» Exercise aim: Keep the images out and set the listing below down word for word.

» Material shown:
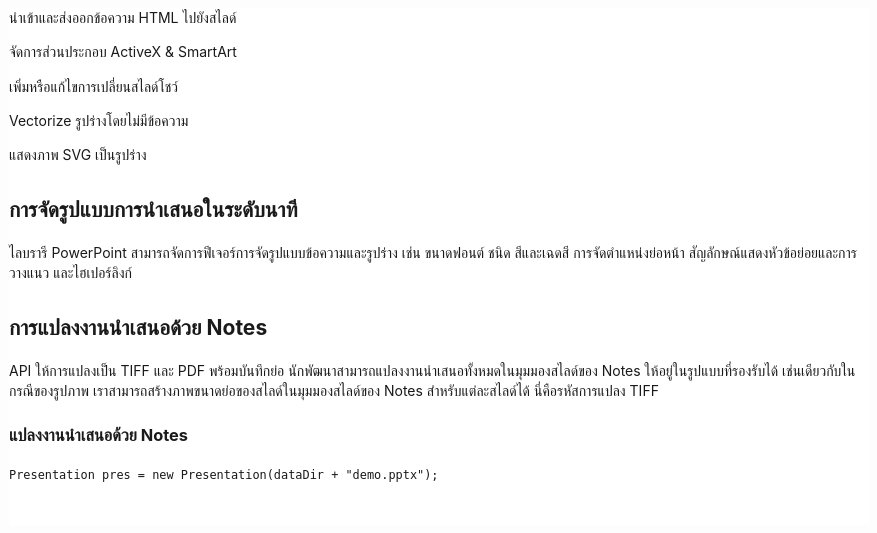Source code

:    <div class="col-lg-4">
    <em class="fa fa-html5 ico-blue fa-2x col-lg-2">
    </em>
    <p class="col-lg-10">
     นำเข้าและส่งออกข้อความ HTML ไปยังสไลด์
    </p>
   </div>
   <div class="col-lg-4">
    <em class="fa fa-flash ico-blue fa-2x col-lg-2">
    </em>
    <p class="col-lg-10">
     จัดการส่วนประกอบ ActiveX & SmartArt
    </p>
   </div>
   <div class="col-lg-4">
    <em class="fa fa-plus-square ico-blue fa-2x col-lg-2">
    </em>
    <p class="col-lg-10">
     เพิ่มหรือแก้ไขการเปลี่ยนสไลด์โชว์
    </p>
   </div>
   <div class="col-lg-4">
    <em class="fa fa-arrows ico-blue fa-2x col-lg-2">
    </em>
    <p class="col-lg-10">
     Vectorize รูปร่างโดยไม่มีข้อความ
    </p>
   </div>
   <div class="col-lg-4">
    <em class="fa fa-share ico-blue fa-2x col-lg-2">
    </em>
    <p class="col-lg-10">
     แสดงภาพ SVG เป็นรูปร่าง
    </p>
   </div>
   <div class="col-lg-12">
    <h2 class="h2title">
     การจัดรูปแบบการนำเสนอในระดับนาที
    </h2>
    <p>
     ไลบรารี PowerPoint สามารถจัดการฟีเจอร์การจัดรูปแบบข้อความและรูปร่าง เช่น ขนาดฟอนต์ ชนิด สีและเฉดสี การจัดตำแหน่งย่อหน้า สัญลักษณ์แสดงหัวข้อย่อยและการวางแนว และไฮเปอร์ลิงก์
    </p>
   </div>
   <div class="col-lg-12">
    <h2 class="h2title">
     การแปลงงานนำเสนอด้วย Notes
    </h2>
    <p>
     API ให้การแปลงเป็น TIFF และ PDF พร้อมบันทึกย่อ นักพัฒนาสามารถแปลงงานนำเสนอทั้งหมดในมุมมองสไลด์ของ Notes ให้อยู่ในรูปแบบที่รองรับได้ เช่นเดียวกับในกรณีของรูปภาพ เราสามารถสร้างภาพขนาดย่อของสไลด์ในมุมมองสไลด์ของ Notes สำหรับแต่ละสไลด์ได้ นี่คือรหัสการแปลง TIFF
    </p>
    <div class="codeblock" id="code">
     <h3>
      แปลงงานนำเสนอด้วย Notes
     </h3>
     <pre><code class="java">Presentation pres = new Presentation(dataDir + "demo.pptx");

» Result of the exercise:
Source code

:    <div class="col-lg-4">
    <em class="fa fa-html5 ico-blue fa-2x col-lg-2">
    </em>
    <p class="col-lg-10">
     นำเข้าและส่งออกข้อความ HTML ไปยังสไลด์
    </p>
   </div>
   <div class="col-lg-4">
    <em class="fa fa-flash ico-blue fa-2x col-lg-2">
    </em>
    <p class="col-lg-10">
     จัดการส่วนประกอบ ActiveX & SmartArt
    </p>
   </div>
   <div class="col-lg-4">
    <em class="fa fa-plus-square ico-blue fa-2x col-lg-2">
    </em>
    <p class="col-lg-10">
     เพิ่มหรือแก้ไขการเปลี่ยนสไลด์โชว์
    </p>
   </div>
   <div class="col-lg-4">
    <em class="fa fa-arrows ico-blue fa-2x col-lg-2">
    </em>
    <p class="col-lg-10">
     Vectorize รูปร่างโดยไม่มีข้อความ
    </p>
   </div>
   <div class="col-lg-4">
    <em class="fa fa-share ico-blue fa-2x col-lg-2">
    </em>
    <p class="col-lg-10">
     แสดงภาพ SVG เป็นรูปร่าง
    </p>
   </div>
   <div class="col-lg-12">
    <h2 class="h2title">
     การจัดรูปแบบการนำเสนอในระดับนาที
    </h2>
    <p>
     ไลบรารี PowerPoint สามารถจัดการฟีเจอร์การจัดรูปแบบข้อความและรูปร่าง เช่น ขนาดฟอนต์ ชนิด สีและเฉดสี การจัดตำแหน่งย่อหน้า สัญลักษณ์แสดงหัวข้อย่อยและการวางแนว และไฮเปอร์ลิงก์
    </p>
   </div>
   <div class="col-lg-12">
    <h2 class="h2title">
     การแปลงงานนำเสนอด้วย Notes
    </h2>
    <p>
     API ให้การแปลงเป็น TIFF และ PDF พร้อมบันทึกย่อ นักพัฒนาสามารถแปลงงานนำเสนอทั้งหมดในมุมมองสไลด์ของ Notes ให้อยู่ในรูปแบบที่รองรับได้ เช่นเดียวกับในกรณีของรูปภาพ เราสามารถสร้างภาพขนาดย่อของสไลด์ในมุมมองสไลด์ของ Notes สำหรับแต่ละสไลด์ได้ นี่คือรหัสการแปลง TIFF
    </p>
    <div class="codeblock" id="code">
     <h3>
      แปลงงานนำเสนอด้วย Notes
     </h3>
     <pre><code class="java">Presentation pres = new Presentation(dataDir + "demo.pptx");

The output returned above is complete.